I work with a fair amount of people from academia, a lot of them seem to have the view that things that have not been peer reviewed are not worth reading.
But ML already has conferences and journals where work is peer reviewed and published in an open access manner.
So it's not that academics see journals/conferences as value-less, but that they are already doing all this work for free, why do it for free for Springer who will then charge everyone?
I think a lot non-academics (myself included) tend to hear the phrase "peer reviewed" and conflate it (rightly or wrongly) with "these results are replicable and therefore correct."

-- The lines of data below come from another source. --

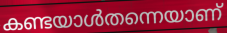
കണ്ടയാൾതന്നെയാണ്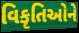
વિકૃતિઓને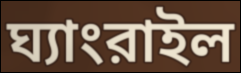
ঘ্যাংরাইলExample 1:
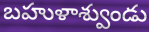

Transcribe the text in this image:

బహుళాశ్వుండు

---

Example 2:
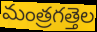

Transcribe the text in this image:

మంత్రగత్తెల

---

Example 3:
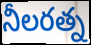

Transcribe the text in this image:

నీలరత్న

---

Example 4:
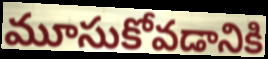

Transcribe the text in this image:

మూసుకోవడానికి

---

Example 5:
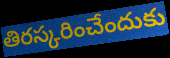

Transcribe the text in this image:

తిరస్కరించేందుకు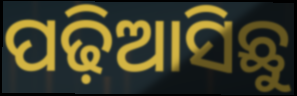
ପଢ଼ିଆସିଛୁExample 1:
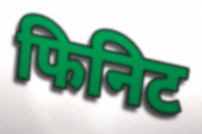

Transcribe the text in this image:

फिनिट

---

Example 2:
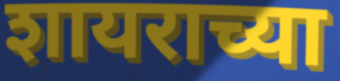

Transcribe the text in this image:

शायराच्या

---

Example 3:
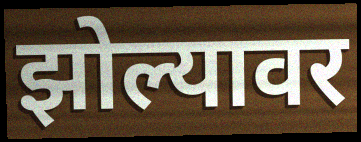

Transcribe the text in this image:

झोल्यावर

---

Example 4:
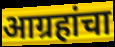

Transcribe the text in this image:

आग्रहांचा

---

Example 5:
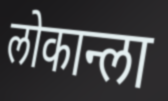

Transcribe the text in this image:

लोकान्लाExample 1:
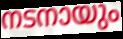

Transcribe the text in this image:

നടനായും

I don't know what the long term solution is but I have a feeling it won't involve companies that charge a lot of money for a service (publishing) that has been effectively free since the Internet has existed.

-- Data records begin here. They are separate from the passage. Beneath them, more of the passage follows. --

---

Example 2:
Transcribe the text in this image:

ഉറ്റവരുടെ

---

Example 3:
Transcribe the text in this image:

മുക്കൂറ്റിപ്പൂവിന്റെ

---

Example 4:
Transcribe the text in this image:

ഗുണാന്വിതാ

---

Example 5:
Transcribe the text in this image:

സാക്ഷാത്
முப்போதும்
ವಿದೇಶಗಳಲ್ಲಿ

A lot of peer reviews in ML are currently completely open. For instance you can view the reviews for papers in previous and upcoming conferences here [0].
Also in terms of replicability ML is in a unique position where a lot of research is on standard datasets with models that don't take an excessive amount of compute power to train. This means that if the authors include a github link to their code you can fully replicate their results. So some "peer reviewed" ML papers can actually subscribe to your first description of peer reviewed.

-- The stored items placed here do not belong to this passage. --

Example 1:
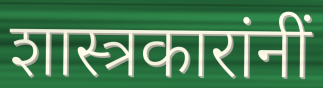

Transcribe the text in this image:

शास्त्रकारांनीं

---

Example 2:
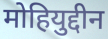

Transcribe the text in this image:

मोहियुद्दीन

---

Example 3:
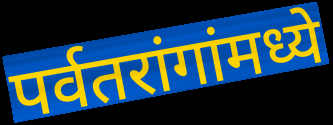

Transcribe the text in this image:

पर्वतरांगांमध्ये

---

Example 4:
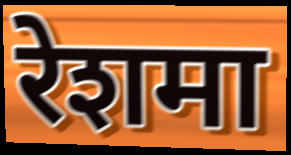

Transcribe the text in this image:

रेशमा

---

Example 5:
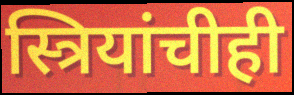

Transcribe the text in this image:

स्त्रियांचीही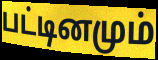
பட்டினமும்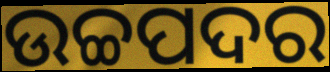
ଉଚ୍ଚପଦରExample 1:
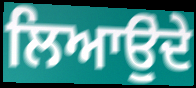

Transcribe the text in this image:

ਲਿਆਉੁਂਦੇ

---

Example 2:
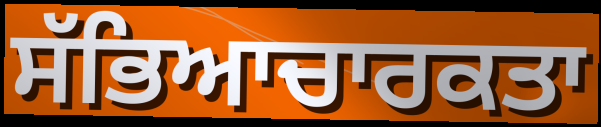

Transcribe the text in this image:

I think a lot of ML research, despite being replicable is not necessary useful, because what we really want, approaches we can add in addition to all the other methods we have, that introduce meaningful improvements without unnecessary complexity and work across datasets, are quite rare. And that's assuming the evaluation was done well.
Not to say the research is worthless, just that straight replicability is not necessarily enough.
The greatest value of journals isn't that three random people (give or take) have reviewed and suggested edits to the papers before publication.
The greatest value of journals is when hundreds or thousands (or, hell, dozens) of other people, well informed and competent in the subject matter, read the papers and consider how it meshes with their own experience and understanding and build upon it, writing letters to the journal pointing out problems and articles which follow up on the original work.
That is how an idea is validated. An article published in a journal that no one reads isn't much different than an unpublished article, and if work is spread, responded to, and built upon outside of journals, it isn't much different from a journal-published article.
That's unfortunate because that is how consensus and dogmatic group-think emerge. People need to think for themselves.
I love learning but stayed away from college because I couldn't stand how fundamentally at odds traditional education routes are to creativity and free thinking.
Personally, I find Twitter and arxiv-sanity good sources for keeping up with ML. They have their own mechanism of surfacing popular content and filtering based on preferences.
But ML already has conferences and journals where work is peer reviewed and published in an open access manner.
So it's not that academics see journals/conferences as value-less, but that they are already doing all this work for free, why do it for free for Springer who will then charge everyone?